TASK INPUT:
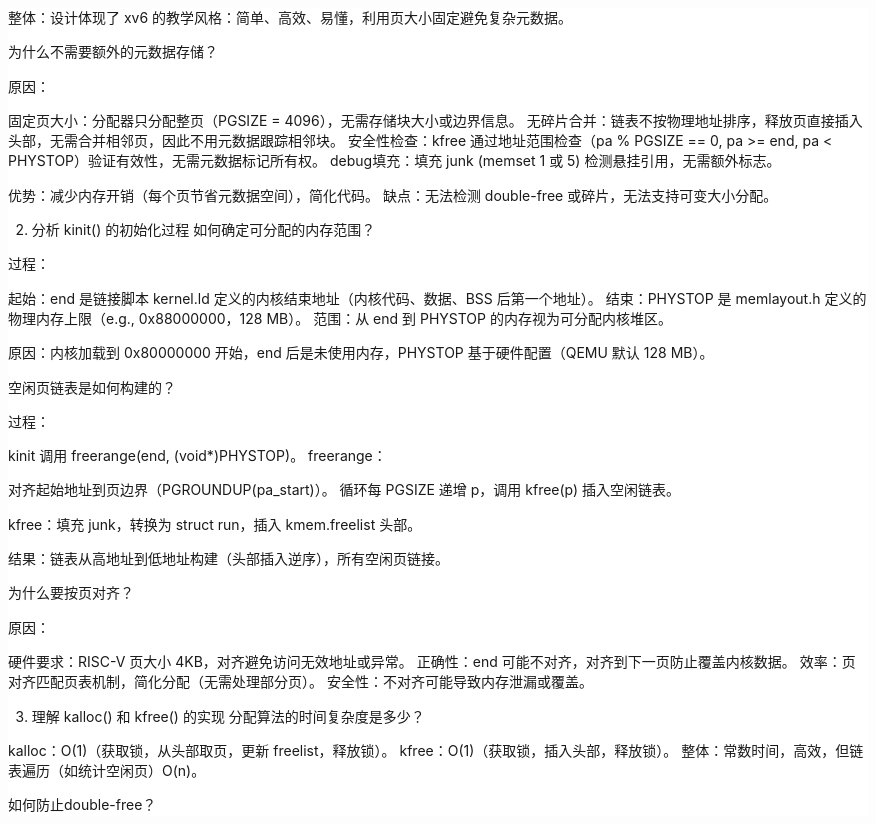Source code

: 
整体：设计体现了 xv6 的教学风格：简单、高效、易懂，利用页大小固定避免复杂元数据。

为什么不需要额外的元数据存储？

原因：

固定页大小：分配器只分配整页（PGSIZE = 4096），无需存储块大小或边界信息。
无碎片合并：链表不按物理地址排序，释放页直接插入头部，无需合并相邻页，因此不用元数据跟踪相邻块。
安全性检查：kfree 通过地址范围检查（pa % PGSIZE == 0, pa >= end, pa < PHYSTOP）验证有效性，无需元数据标记所有权。
debug填充：填充 junk (memset 1 或 5) 检测悬挂引用，无需额外标志。


优势：减少内存开销（每个页节省元数据空间），简化代码。
缺点：无法检测 double-free 或碎片，无法支持可变大小分配。

2. 分析 kinit() 的初始化过程
如何确定可分配的内存范围？

过程：

起始：end 是链接脚本 kernel.ld 定义的内核结束地址（内核代码、数据、BSS 后第一个地址）。
结束：PHYSTOP 是 memlayout.h 定义的物理内存上限（e.g., 0x88000000，128 MB）。
范围：从 end 到 PHYSTOP 的内存视为可分配内核堆区。


原因：内核加载到 0x80000000 开始，end 后是未使用内存，PHYSTOP 基于硬件配置（QEMU 默认 128 MB）。

空闲页链表是如何构建的？

过程：

kinit 调用 freerange(end, (void*)PHYSTOP)。
freerange：

对齐起始地址到页边界（PGROUNDUP(pa_start)）。
循环每 PGSIZE 递增 p，调用 kfree(p) 插入空闲链表。


kfree：填充 junk，转换为 struct run，插入 kmem.freelist 头部。


结果：链表从高地址到低地址构建（头部插入逆序），所有空闲页链接。

为什么要按页对齐？

原因：

硬件要求：RISC-V 页大小 4KB，对齐避免访问无效地址或异常。
正确性：end 可能不对齐，对齐到下一页防止覆盖内核数据。
效率：页对齐匹配页表机制，简化分配（无需处理部分页）。
安全性：不对齐可能导致内存泄漏或覆盖。




3. 理解 kalloc() 和 kfree() 的实现
分配算法的时间复杂度是多少？

kalloc：O(1)（获取锁，从头部取页，更新 freelist，释放锁）。
kfree：O(1)（获取锁，插入头部，释放锁）。
整体：常数时间，高效，但链表遍历（如统计空闲页）O(n)。

如何防止double-free？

THE TASK: Replace every "PHYSTOP" in the data above with "MAXPHYS" and reproduce the rest unchanged, leaving out the picture.

OUTPUT FOR THIS EXERCISE:
Source code

: 
整体：设计体现了 xv6 的教学风格：简单、高效、易懂，利用页大小固定避免复杂元数据。

为什么不需要额外的元数据存储？

原因：

固定页大小：分配器只分配整页（PGSIZE = 4096），无需存储块大小或边界信息。
无碎片合并：链表不按物理地址排序，释放页直接插入头部，无需合并相邻页，因此不用元数据跟踪相邻块。
安全性检查：kfree 通过地址范围检查（pa % PGSIZE == 0, pa >= end, pa < MAXPHYS）验证有效性，无需元数据标记所有权。
debug填充：填充 junk (memset 1 或 5) 检测悬挂引用，无需额外标志。


优势：减少内存开销（每个页节省元数据空间），简化代码。
缺点：无法检测 double-free 或碎片，无法支持可变大小分配。

2. 分析 kinit() 的初始化过程
如何确定可分配的内存范围？

过程：

起始：end 是链接脚本 kernel.ld 定义的内核结束地址（内核代码、数据、BSS 后第一个地址）。
结束：MAXPHYS 是 memlayout.h 定义的物理内存上限（e.g., 0x88000000，128 MB）。
范围：从 end 到 MAXPHYS 的内存视为可分配内核堆区。


原因：内核加载到 0x80000000 开始，end 后是未使用内存，MAXPHYS 基于硬件配置（QEMU 默认 128 MB）。

空闲页链表是如何构建的？

过程：

kinit 调用 freerange(end, (void*)MAXPHYS)。
freerange：

对齐起始地址到页边界（PGROUNDUP(pa_start)）。
循环每 PGSIZE 递增 p，调用 kfree(p) 插入空闲链表。


kfree：填充 junk，转换为 struct run，插入 kmem.freelist 头部。


结果：链表从高地址到低地址构建（头部插入逆序），所有空闲页链接。

为什么要按页对齐？

原因：

硬件要求：RISC-V 页大小 4KB，对齐避免访问无效地址或异常。
正确性：end 可能不对齐，对齐到下一页防止覆盖内核数据。
效率：页对齐匹配页表机制，简化分配（无需处理部分页）。
安全性：不对齐可能导致内存泄漏或覆盖。




3. 理解 kalloc() 和 kfree() 的实现
分配算法的时间复杂度是多少？

kalloc：O(1)（获取锁，从头部取页，更新 freelist，释放锁）。
kfree：O(1)（获取锁，插入头部，释放锁）。
整体：常数时间，高效，但链表遍历（如统计空闲页）O(n)。

如何防止double-free？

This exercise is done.